Reality Sinks Back In

I always take things personally.

I lie and say I don't, but, well, as I said before: that's a lie. My feelings, though seemingly behind a thick skin of confidence, get hurt more easily than I'd like to admit. But this is me. It's just who I am. But it's that same sensitivity that makes me a passionate person. It's the part of me that compels me to do right by others. It's what makes me good at my job- reaching out to people who have little and trying to help them through the roughest situations. It's what makes me cry during movies (or even those feed the children commercials- but only when I'm PMSing).

But today I realized that I am truly my own worst enemy. My emotions overtake me and I just go with the flow (of tears). Looking through blurried eyes I left my office today, dissapointed in the communication breakdown (yet again) Iraq offers, and distraught over conversations had about relationships falling apart (not mine, mind you). I drove to the gym, because, of course, it's a "fat day." I walked into the bathroom thinking back over my emotional morning. Sighing I pulled myself together, because if I can't control anything else, I can control how I look.
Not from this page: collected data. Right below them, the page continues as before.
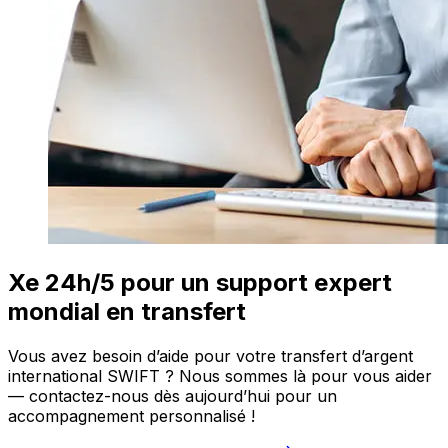
Xe 24h/5 pour un support expert
mondial en transfert
Vous avez besoin d’aide pour votre transfert d’argent
international SWIFT ? Nous sommes là pour vous aider
— contactez-nous dès aujourd’hui pour un
accompagnement personnalisé !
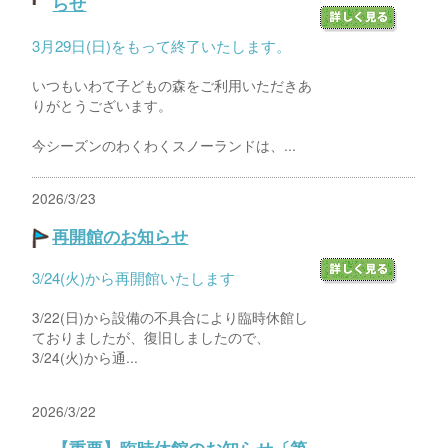
らせ
3月29日(日)をもって終了いたします。
いつもいわて子どもの森をご利用いただきあ
りがとうございます。
今シーズンのわくわくスノーランドは、...
2026/3/23
再開館のお知らせ
3/24(火)から再開館いたします
3/22(日)から設備の不具合により臨時休館し
ておりましたが、復旧しましたので、
3/24(火)から通...
2026/3/22
【重要】臨時休館のお知らせ〔第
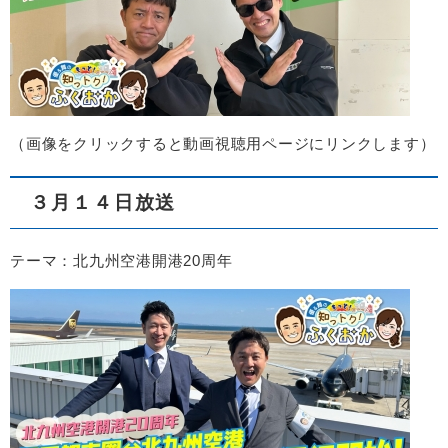
（画像をクリックすると動画視聴用ページにリンクします）
３月１４日放送
テーマ：北九州空港開港20周年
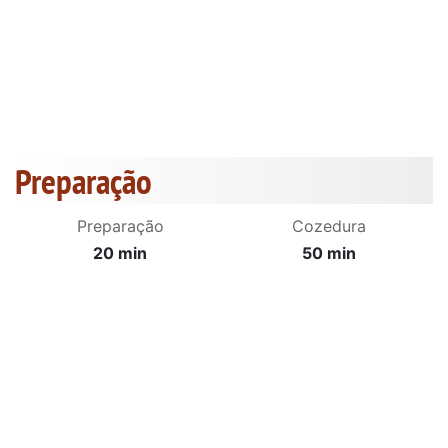
Preparação
Preparação
Cozedura
20 min
50 min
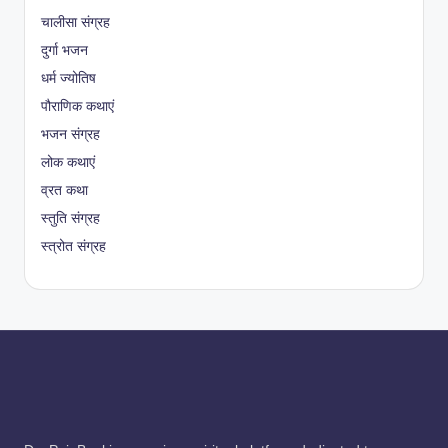
चालीसा संग्रह
दुर्गा भजन
धर्म ज्योतिष
पौराणिक कथाएं
भजन संग्रह
लोक कथाएं
व्रत कथा
स्तुति संग्रह
स्त्रोत संग्रह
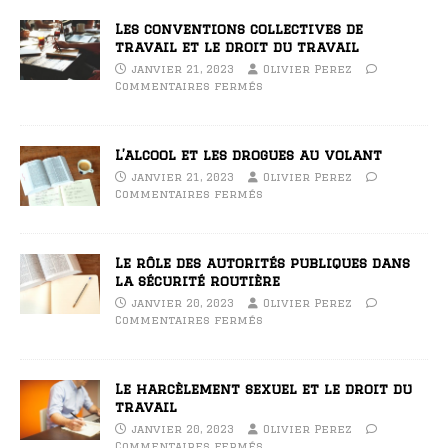
Les conventions collectives de
travail et le droit du travail
janvier 21, 2023
Olivier Perez
Commentaires fermés
L’alcool et les drogues au volant
janvier 21, 2023
Olivier Perez
Commentaires fermés
Le rôle des autorités publiques dans
la sécurité routière
janvier 20, 2023
Olivier Perez
Commentaires fermés
Le harcèlement sexuel et le droit du
travail
janvier 20, 2023
Olivier Perez
Commentaires fermés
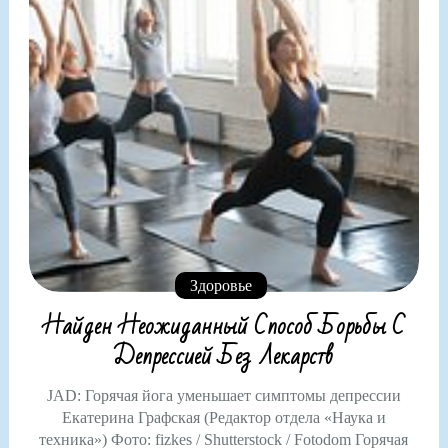
Здоровье
Найден Неожиданный Способ Борьбы С
Депрессией Без Лекарств
JAD: Горячая йога уменьшает симптомы депрессии
Екатерина Графская (Редактор отдела «Наука и
техника») Фото: fizkes / Shutterstock / Fotodom Горячая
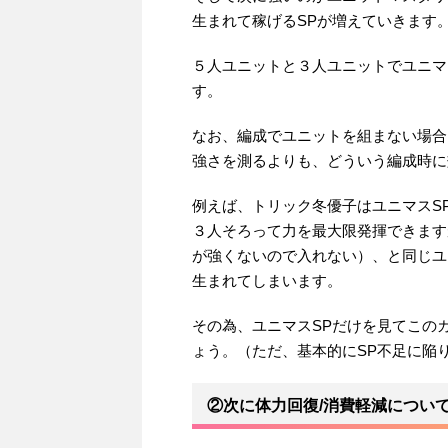
生まれて稼げるSPが増えていきます
５人ユニットと３人ユニットでユニマ
す。
なお、編成でユニットを組まない場合
強さを測るよりも、どういう編成時に
例えば、トリック冬優子はユニマスS
３人そろって力を最大限発揮できますが
が強くないので入れない）、と同じユ
生まれてしまいます。
その為、ユニマスSPだけを見てこの
ょう。（ただ、基本的にSP不足に陥
②次に体力回復/消費軽減につい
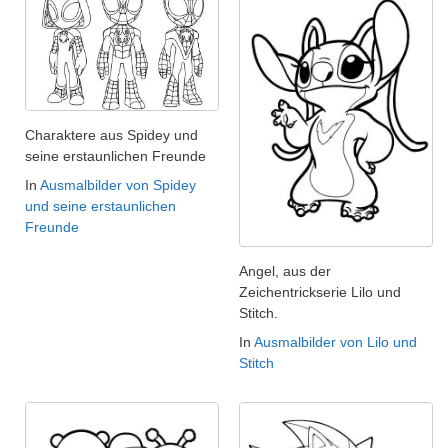
Charaktere aus Spidey und
seine erstaunlichen Freunde
In
Ausmalbilder von Spidey
und seine erstaunlichen
Freunde
Angel, aus der
Zeichentrickserie Lilo und
Stitch.
In
Ausmalbilder von Lilo und
Stitch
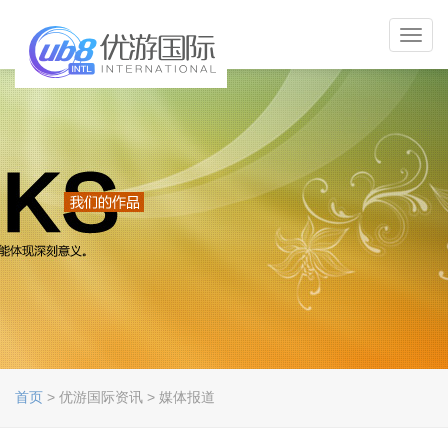
Toggl
navig
首页
> 优游国际资讯 > 媒体报道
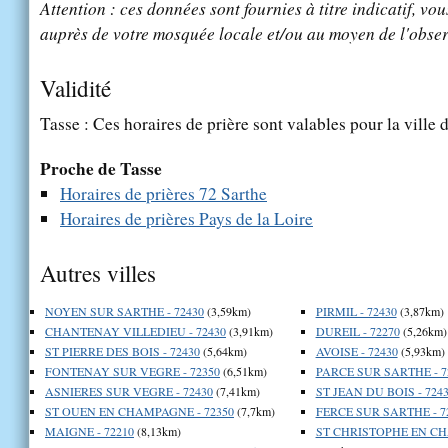
Attention : ces données sont fournies à titre indicatif, vou
auprès de votre mosquée locale et/ou au moyen de l'obser
Validité
Tasse : Ces horaires de prière sont valables pour la ville 
Proche de Tasse
Horaires de prières 72 Sarthe
Horaires de prières Pays de la Loire
Autres villes
NOYEN SUR SARTHE - 72430
(3,59km)
PIRMIL - 72430
(3,87km)
CHANTENAY VILLEDIEU - 72430
(3,91km)
DUREIL - 72270
(5,26km)
ST PIERRE DES BOIS - 72430
(5,64km)
AVOISE - 72430
(5,93km)
FONTENAY SUR VEGRE - 72350
(6,51km)
PARCE SUR SARTHE - 7
ASNIERES SUR VEGRE - 72430
(7,41km)
ST JEAN DU BOIS - 724
ST OUEN EN CHAMPAGNE - 72350
(7,7km)
FERCE SUR SARTHE - 7
MAIGNE - 72210
(8,13km)
ST CHRISTOPHE EN CH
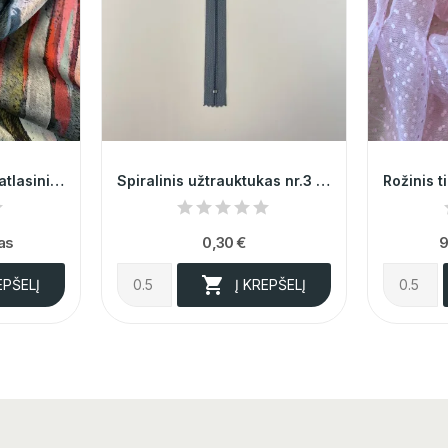
Itališkas, prabangus atlasinis margas šilkas...
Spiralinis užtrauktukas nr.3 @10
as
0,30 €
9

EPŠELĮ
Į KREPŠELĮ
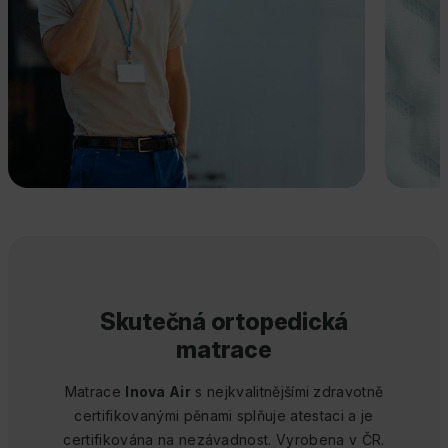
Skutečná ortopedická
matrace
Matrace
Inova Air
s nejkvalitnějšími zdravotně
certifikovanými pěnami splňuje atestaci a je
certifikována na nezávadnost. Vyrobena v ČR.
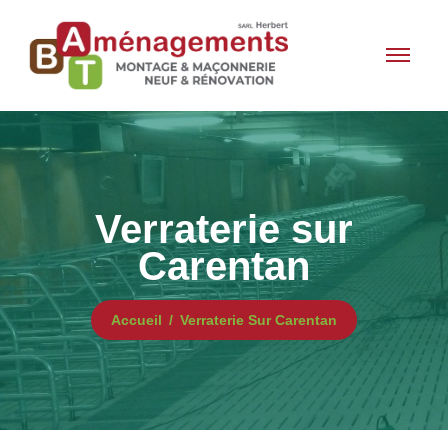
Verraterie sur
Carentan
Accueil
Verraterie Sur Carentan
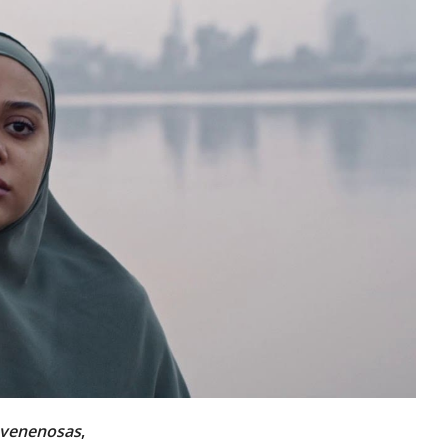
 venenosas
,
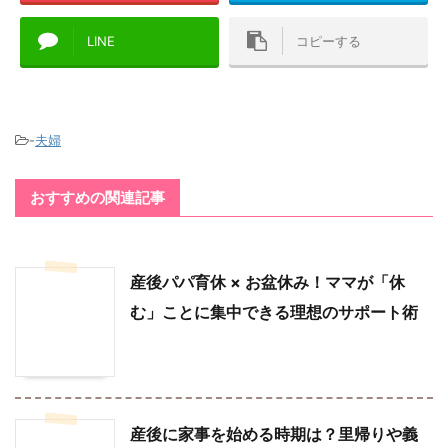
LINE
コピーする
-
夫婦
おすすめの関連記事
産後パパ育休 × お盆休み！ママが「休
む」ことに集中できる理想のサポート術
産後に家事を始める時期は？里帰りや義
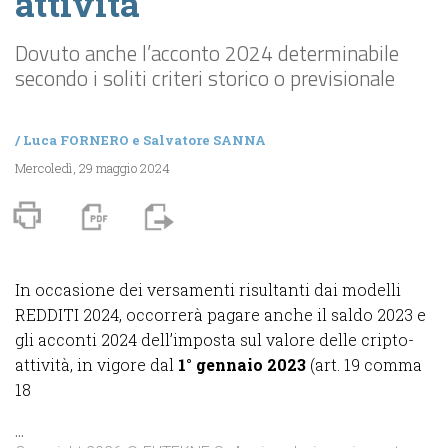
attività
Dovuto anche l’acconto 2024 determinabile
secondo i soliti criteri storico o previsionale
/
Luca FORNERO
e
Salvatore SANNA
Mercoledì, 29 maggio 2024
In occasione dei versamenti risultanti dai modelli
REDDITI 2024, occorrerà pagare anche il saldo 2023 e
gli acconti 2024 dell’imposta sul valore delle cripto-
attività, in vigore dal
1° gennaio 2023
(art. 19 comma
18
...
I got on the treadmill and began to run. As I was jogging my mind started to wander, as it does when I am bored- and I am always bored when I work out. I began to think of the ways my mind plays tricks on me. And that's when I realized that I allow this to happen. I allow other people's problems in their relationships to spur thoughts of insecurity in my own. I've allowed society's stress on being bone thin to distort my own body image so that now all I see is a chubby girl, always needing to lose 10 pounds. I allow my feelings to be hurt over things I cannot control.

My fiance loves me and wants to marry me, if he didn't he wouldn't have asked.

No girl who wears a size 4 jeans is fat. This is just a fact.

The internet cutting out during a conversation is not equivilant to someone not wanting to talk to me.

These are facts. This is truth.

And this moment of clarity that entered my mind today was mood altering. I walked back into my work place, ready to face the challenges that the legal system can throw at me.
Even as I sit at my computer in my office right now, I feel calm. Content with who I am and happy to have the life that I have. It's far too easy to get stuck in mud the life slings, and I know not all days will take this positive turn but I am going to make it my goal to remember what's true. And when I get caught up in my mind to recognize truth.

I can't argue with the facts, no matter how hard I might try.